Vanina demanda bientôt à me voir, elle était pressée de partir. Irritée contre Félicie, elle ne s’expliquait pas ; mais, sans l’interroger, je vis bien que tout était à jamais rompu entre elles. Vanina savait maintenant que cette fortune annoncée par moi à son mari n’était autre chose qu’un don imposé par moi à Félicie, don considérable eu égard à sa petite fortune territoriale. Vanina souffrait de voir Tonino accepter ce bienfait, que sans doute Félicie lui avait reproché en le lui révélant. Elle voulait partir avec ses deux enfants et une servante, rejoindre Tonino avant qu’il se fût établi, l’empêcher de profiter de ma générosité, le forcer à être pauvre au besoin, à travailler avec courage sans rien devoir à personne.

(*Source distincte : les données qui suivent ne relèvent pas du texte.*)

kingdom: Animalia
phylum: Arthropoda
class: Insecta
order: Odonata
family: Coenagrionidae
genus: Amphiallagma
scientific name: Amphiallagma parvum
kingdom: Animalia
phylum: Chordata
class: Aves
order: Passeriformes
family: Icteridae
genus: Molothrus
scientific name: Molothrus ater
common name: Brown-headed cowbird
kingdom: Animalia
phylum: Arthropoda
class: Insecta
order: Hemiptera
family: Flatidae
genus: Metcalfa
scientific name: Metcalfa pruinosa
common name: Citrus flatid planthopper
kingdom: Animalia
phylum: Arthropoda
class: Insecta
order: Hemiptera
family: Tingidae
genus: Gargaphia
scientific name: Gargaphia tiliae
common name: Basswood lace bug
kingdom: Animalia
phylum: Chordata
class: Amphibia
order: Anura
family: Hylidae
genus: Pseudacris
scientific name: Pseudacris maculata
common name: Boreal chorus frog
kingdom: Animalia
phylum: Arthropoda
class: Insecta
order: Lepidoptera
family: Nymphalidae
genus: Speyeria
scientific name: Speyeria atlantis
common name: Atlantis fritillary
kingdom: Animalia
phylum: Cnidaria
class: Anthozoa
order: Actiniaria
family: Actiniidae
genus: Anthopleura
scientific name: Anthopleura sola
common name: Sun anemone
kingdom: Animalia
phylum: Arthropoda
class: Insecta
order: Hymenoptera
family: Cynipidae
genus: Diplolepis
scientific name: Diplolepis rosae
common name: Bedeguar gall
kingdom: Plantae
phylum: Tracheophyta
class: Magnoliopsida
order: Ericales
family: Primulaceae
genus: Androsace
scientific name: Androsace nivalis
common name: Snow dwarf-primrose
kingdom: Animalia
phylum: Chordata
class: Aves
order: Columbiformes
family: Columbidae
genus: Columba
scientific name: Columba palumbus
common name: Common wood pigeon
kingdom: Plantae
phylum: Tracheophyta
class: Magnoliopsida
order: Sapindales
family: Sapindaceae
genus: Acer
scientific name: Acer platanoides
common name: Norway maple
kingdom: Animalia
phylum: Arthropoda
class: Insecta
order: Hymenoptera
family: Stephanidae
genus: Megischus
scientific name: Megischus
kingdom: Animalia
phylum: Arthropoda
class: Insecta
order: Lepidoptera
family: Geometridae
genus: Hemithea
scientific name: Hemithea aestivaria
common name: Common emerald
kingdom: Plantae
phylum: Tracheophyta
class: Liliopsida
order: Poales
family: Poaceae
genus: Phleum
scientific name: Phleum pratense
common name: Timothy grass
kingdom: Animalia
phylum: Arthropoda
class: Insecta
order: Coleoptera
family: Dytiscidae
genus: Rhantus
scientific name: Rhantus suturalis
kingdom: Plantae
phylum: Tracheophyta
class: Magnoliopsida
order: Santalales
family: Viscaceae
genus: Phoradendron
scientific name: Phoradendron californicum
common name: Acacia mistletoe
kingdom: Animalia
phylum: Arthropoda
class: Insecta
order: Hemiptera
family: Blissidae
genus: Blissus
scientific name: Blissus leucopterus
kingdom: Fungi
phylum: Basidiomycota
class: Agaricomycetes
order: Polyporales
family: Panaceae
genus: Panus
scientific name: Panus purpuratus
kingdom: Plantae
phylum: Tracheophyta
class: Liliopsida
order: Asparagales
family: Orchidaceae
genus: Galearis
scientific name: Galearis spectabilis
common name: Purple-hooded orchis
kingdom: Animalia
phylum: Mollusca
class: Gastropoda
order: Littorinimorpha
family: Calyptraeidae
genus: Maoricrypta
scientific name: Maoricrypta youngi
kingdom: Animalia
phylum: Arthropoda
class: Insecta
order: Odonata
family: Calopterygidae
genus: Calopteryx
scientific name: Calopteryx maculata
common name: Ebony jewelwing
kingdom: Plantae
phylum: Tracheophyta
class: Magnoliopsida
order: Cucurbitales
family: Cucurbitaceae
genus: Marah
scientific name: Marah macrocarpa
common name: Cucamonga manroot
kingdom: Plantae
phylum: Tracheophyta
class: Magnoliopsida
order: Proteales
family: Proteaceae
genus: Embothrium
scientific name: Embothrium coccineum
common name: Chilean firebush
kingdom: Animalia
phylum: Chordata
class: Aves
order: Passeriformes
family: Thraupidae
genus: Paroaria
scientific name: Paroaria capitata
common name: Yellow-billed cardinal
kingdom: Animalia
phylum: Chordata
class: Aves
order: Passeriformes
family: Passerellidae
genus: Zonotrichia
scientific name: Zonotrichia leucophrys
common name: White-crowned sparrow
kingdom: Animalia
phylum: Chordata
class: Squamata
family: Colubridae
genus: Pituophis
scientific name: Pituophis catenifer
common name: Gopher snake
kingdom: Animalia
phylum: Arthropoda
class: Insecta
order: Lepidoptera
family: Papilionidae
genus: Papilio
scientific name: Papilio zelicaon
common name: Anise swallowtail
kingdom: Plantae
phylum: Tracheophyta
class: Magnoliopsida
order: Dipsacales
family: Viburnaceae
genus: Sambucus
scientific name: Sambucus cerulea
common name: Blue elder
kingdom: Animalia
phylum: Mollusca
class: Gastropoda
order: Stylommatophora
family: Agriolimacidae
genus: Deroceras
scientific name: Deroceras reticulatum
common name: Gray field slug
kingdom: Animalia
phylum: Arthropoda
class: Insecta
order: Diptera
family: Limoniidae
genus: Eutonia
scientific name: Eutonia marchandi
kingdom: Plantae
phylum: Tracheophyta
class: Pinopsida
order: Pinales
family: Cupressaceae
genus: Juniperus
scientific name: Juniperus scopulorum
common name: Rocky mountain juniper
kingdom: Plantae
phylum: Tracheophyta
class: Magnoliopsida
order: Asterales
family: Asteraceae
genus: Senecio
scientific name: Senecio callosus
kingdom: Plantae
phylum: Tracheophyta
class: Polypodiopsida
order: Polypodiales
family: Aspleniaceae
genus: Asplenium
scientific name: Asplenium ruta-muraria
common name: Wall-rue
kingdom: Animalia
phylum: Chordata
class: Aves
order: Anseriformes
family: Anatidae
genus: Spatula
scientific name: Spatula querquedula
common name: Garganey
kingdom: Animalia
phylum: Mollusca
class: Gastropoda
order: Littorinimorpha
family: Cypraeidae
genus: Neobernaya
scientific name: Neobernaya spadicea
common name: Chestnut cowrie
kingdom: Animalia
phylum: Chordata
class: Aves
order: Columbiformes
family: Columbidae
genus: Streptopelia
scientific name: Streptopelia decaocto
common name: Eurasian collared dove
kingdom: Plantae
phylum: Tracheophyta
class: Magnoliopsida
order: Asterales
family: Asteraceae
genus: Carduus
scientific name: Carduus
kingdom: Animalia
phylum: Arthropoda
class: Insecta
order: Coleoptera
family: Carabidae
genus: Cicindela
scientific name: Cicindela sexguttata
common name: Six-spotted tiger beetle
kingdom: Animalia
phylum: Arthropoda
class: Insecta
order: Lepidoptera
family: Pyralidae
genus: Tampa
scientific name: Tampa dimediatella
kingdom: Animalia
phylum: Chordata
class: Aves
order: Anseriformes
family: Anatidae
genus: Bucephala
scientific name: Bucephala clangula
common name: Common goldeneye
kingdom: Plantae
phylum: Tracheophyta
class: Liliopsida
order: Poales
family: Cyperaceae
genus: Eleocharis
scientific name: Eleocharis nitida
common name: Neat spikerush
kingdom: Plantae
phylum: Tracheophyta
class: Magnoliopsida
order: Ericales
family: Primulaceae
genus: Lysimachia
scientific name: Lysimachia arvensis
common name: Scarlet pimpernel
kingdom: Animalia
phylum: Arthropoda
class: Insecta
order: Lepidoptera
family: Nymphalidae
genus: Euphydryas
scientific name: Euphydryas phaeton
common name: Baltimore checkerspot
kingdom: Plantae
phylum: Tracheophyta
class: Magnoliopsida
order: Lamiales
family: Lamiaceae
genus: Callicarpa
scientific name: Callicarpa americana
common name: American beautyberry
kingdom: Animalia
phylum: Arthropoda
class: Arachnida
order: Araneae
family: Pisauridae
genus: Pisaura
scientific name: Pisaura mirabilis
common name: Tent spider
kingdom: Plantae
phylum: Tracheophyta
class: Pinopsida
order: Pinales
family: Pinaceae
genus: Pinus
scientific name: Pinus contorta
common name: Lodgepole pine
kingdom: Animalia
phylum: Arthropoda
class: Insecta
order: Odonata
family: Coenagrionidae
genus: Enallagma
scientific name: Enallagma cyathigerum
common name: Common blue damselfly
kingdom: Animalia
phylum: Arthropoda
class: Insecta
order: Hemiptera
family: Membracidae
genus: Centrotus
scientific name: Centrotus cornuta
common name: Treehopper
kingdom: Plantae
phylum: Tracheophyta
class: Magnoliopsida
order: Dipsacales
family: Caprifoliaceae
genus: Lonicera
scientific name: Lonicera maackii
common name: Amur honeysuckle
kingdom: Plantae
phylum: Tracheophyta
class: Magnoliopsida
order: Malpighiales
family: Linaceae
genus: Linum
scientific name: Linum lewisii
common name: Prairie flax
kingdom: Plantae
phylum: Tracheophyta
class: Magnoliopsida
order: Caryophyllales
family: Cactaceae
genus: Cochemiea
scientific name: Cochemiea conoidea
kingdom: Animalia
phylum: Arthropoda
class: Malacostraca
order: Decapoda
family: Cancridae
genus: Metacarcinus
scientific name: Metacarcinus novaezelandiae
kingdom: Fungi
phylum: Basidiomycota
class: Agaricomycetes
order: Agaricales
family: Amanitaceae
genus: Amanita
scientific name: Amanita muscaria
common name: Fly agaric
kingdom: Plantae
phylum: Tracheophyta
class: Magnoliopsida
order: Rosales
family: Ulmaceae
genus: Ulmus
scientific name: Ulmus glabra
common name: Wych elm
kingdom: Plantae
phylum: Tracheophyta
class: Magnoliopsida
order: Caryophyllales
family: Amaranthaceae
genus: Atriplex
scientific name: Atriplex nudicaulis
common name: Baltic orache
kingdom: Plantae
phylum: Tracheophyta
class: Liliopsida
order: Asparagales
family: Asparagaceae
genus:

— Il y a bien assez ici, disait-elle, pour nous acquitter envers votre femme : qu’elle reprenne tout ce qu’elle nous a donné. Moi, je ne veux plus rien lui devoir. Je suis forte et je suis fière. Je ne crains pas ma peine et je ne suis pas inquiète de mon mari. Il a trop d’esprit pour ne pas faire fortune sans le secours des autres.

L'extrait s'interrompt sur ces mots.